作業課題:
(1) 引用文に基づき、次の問いに答えてください。
(a) ポリマー基板と銅層との間に堆積される層は、何からなる層ですか。
(b) その層は、どのようなプロセスによって堆積されますか。
(c) フレキシブルプリント基板を製造するために優先的に使用されるものは何ですか。
(2) 引用文のうち、「本発明は、ポリマー基板(2)」から「装着など、の負荷に耐えうる。」までの部分を一字一句違えずに書き出してください。

引用文:
■ ■ ■ ■ ■

説明

フレキシブルプリント基板材料およびフレキシブルプリント基板材料の製造方法

本発明は、ポリマー基板(2)と銅層(4)とを含むフレキシブルプリント基板材料およびこのようなフレキシブルプリント基板材料の製造方法に関し、前記ポリマー基板と前記銅層との間に酸化チタンからなる層(3)が堆積され、前記酸化チタンからなる層および前記層層は真空プロセスによって堆積される。前記ポリマー基板は例えばポリイミド、PEN、PEEK、PET、またはフルオロポリマーから形成されている。

【発明の詳細な説明】
【技術分野】
【0001】
本発明は、銅被覆を備えるポリマー基板を含むフレキシブルプリント基板材料、および、このようなフレキシブルプリント基板材料の製造方法に関する。
【0002】
フレキシブルプリント基板を製造するために、優先的に、銅によって被覆されたポリイミドが使用される。ポリイミドは、高い温度耐久性および化学的耐久性を特徴としており、したがって、プリント基板材料を製造する際の個々の処理ステップ、例えば被着された銅層の亜鉛メッキによる補強、これに引き続くエッチング剤による前記銅層の構造化、ウェーブソルダリングまたはディップソルダリングによる機能素子のプリント基板材料への装着など、の負荷に耐えうる。

■ ■ ■ ■ ■

記録データ:
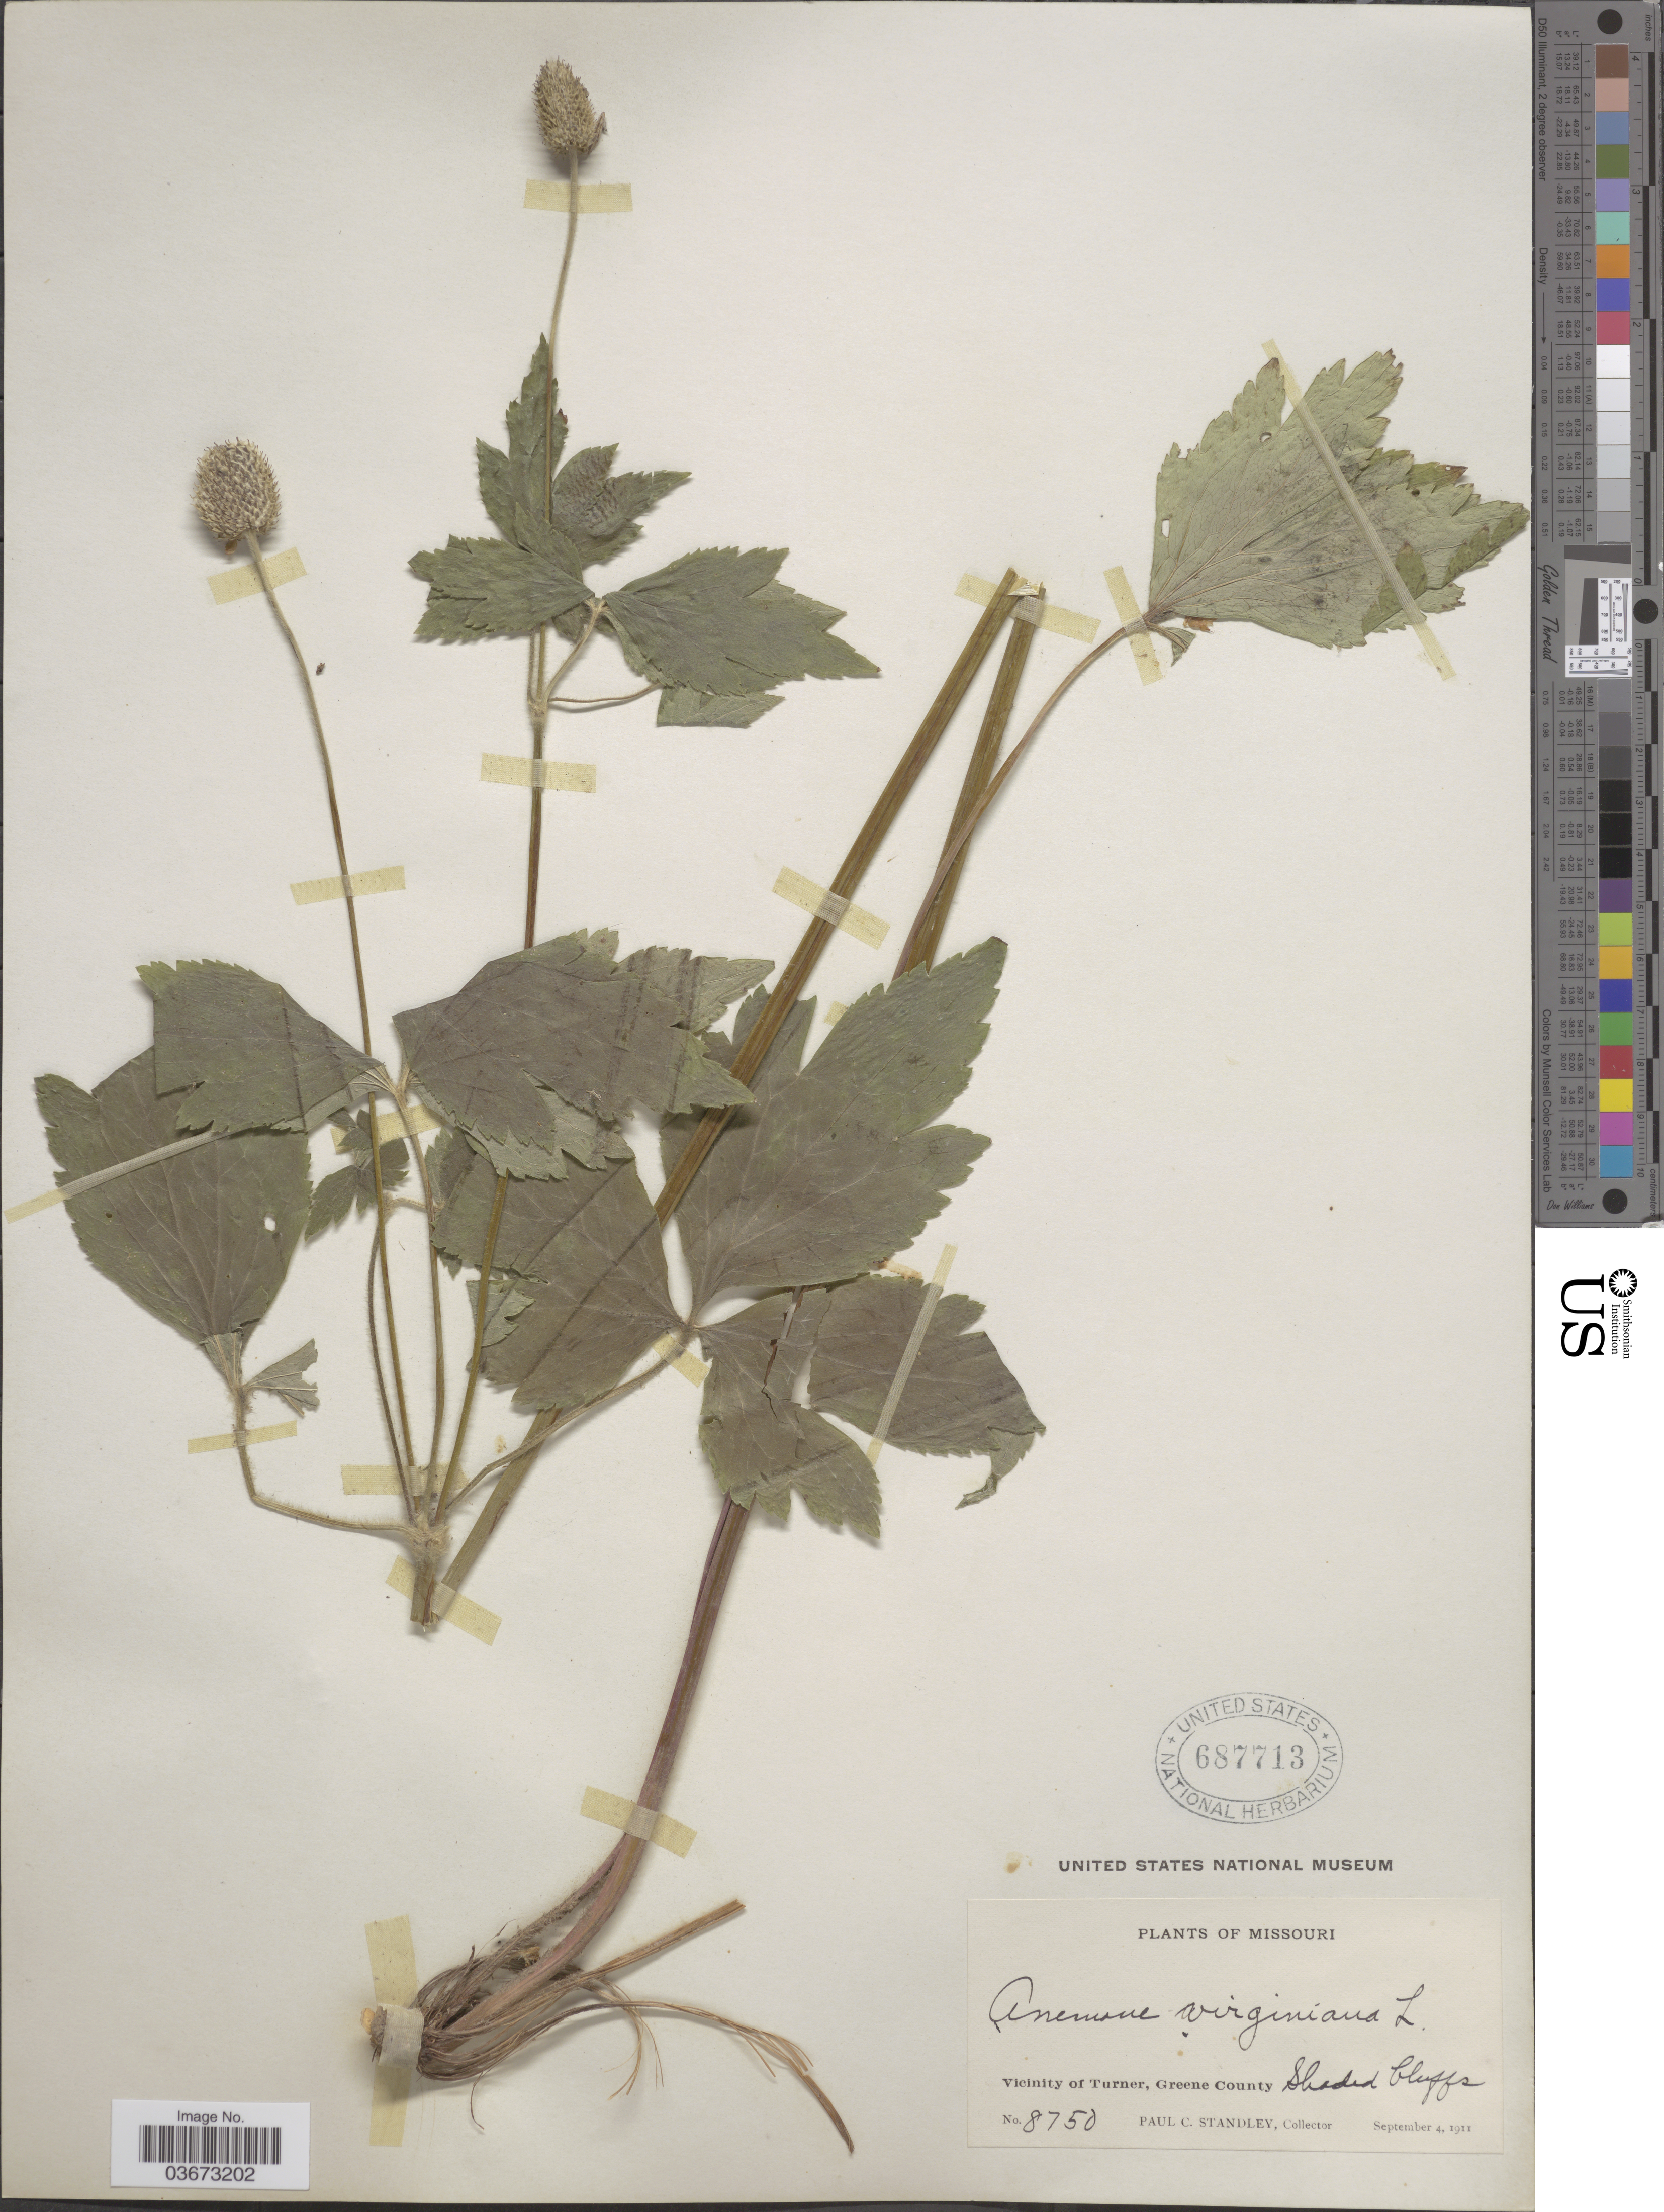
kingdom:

■ ■ ■ ■ ■

課題の解答:
(1)
(a) 酸化チタン
(b) 真空プロセス
(c) 銅によって被覆されたポリイミド

(2)
本発明は、ポリマー基板(2)と銅層(4)とを含むフレキシブルプリント基板材料およびこのようなフレキシブルプリント基板材料の製造方法に関し、前記ポリマー基板と前記銅層との間に酸化チタンからなる層(3)が堆積され、前記酸化チタンからなる層および前記層層は真空プロセスによって堆積される。前記ポリマー基板は例えばポリイミド、PEN、PEEK、PET、またはフルオロポリマーから形成されている。

【発明の詳細な説明】
【技術分野】
【0001】
本発明は、銅被覆を備えるポリマー基板を含むフレキシブルプリント基板材料、および、このようなフレキシブルプリント基板材料の製造方法に関する。
【0002】
フレキシブルプリント基板を製造するために、優先的に、銅によって被覆されたポリイミドが使用される。ポリイミドは、高い温度耐久性および化学的耐久性を特徴としており、したがって、プリント基板材料を製造する際の個々の処理ステップ、例えば被着された銅層の亜鉛メッキによる補強、これに引き続くエッチング剤による前記銅層の構造化、ウェーブソルダリングまたはディップソルダリングによる機能素子のプリント基板材料への装着など、の負荷に耐えうる。